November 2008 –
The words of Petna Ndaliko have become almost prophetic. Just before the SKIFF film festival in Goma, he announced the festival would go on whether there were rebels approaching or not. And indeed: the rebels advanced, but for the festival it was ‘business as usual’.
White armored vehicles of the United Nations patrol Goma, Eastern Congo. Soldiers with the famous blue helmets look in each direction, searching for any possible danger. But what probably does not catch their attention, is the torn poster of SKIFF, the Salaam Kivu International Film Festial. The event, co-sponsored by the Dutch ‘Africa in the Picture,’ ended late October.”It was a great festival”, says Sekombi Katondolo (26).

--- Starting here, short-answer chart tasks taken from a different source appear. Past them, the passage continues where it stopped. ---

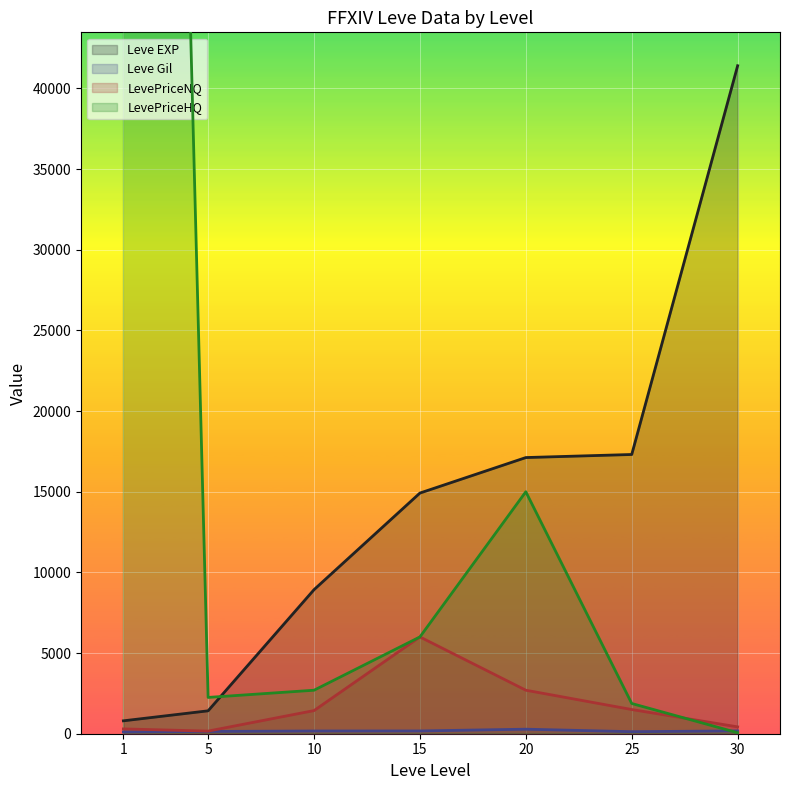

The LevePriceNQ series shows 424.9 at 30. True or false?

True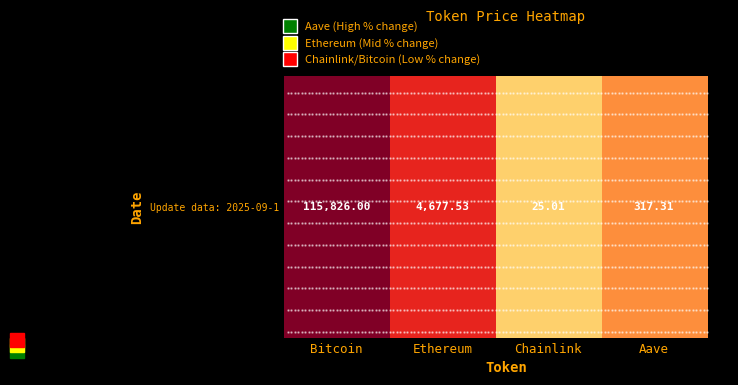

What is the difference between the second highest and second lowest values?

1.2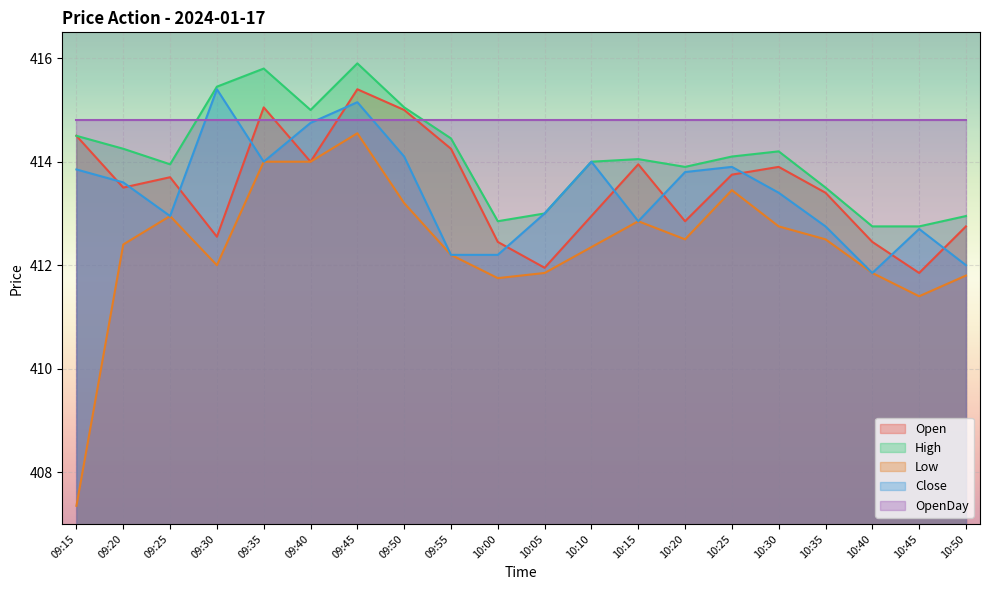

How many lines are shown in the chart?

5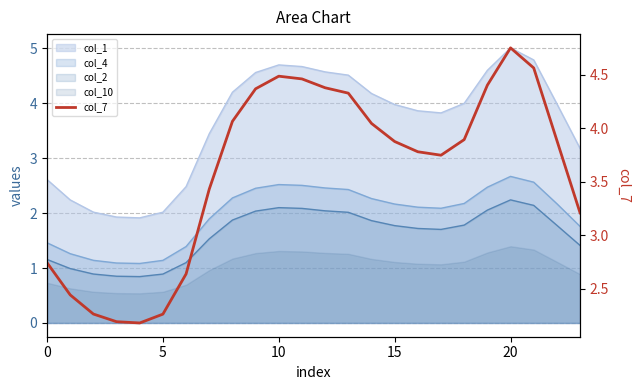

What is the ratio of the value at 17 to the value at 0?

1.4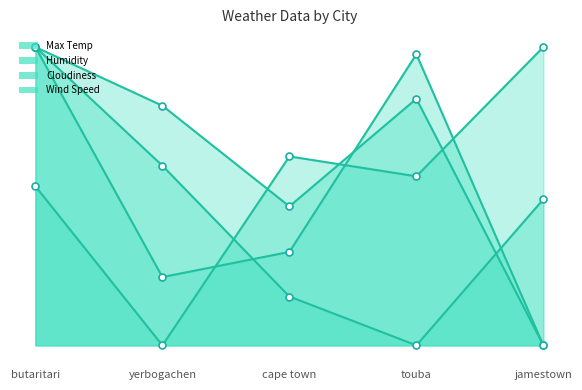

Is the value of Cloudiness at butaritari greater than the value of Max Temp at jamestown?

Yes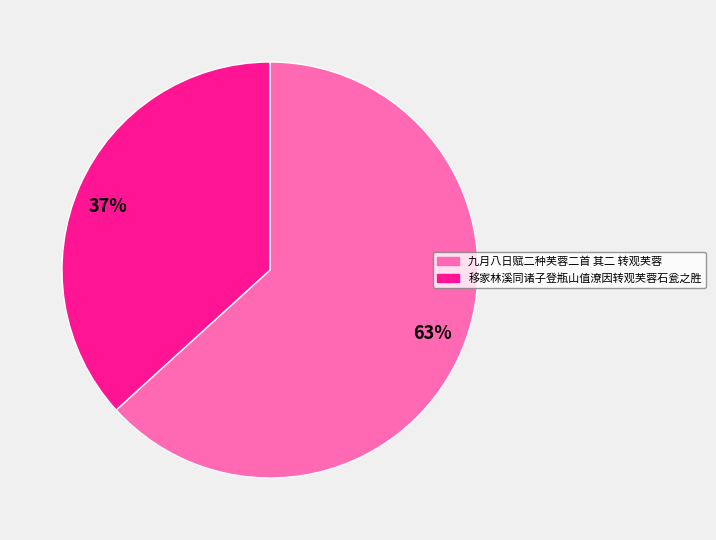

What percentage is the 九月八日赋二种芙蓉二首 其二 转观芙蓉 slice, to the nearest percent?

63%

Sekombi is the younger brother of Petna, and their cultural center Yolé Africa was organizing SKIFF. “More than nine thousand people attended the festival”, says Sekombi. “We showed twenty-two films, held dance competitions, music performances and artistic workshops.” The films were screened in different locations in Goma, the city that was nearly destroyed in 2002 when the Nyaragongo volcano erupted. But now inhabitants watched SKIFF-films in the Goma soccer stadium, on the basketball pitch and in several conference halls around town.
At Yolé Africa, Goma’s only cultural center, they say that people who face a crisis period have a strong need for a cultural ‘escape.’ And these days can certainly be described as a crisis period. Rebel forces of General Laurent Nkunda, who has been claiming he wanted to conquer Goma, nearly reached his goal while the SKIFF festival was in full swing. However, Nkunda stopped short of launching the final attack on the city -as for now. “Despite the renewed fighting, we refused to stop the festival”, says Sekombi. “It was amazing. During our closing ceremony, thousands of people attended. We think it might have been the biggest public gathering since the president visited Goma.”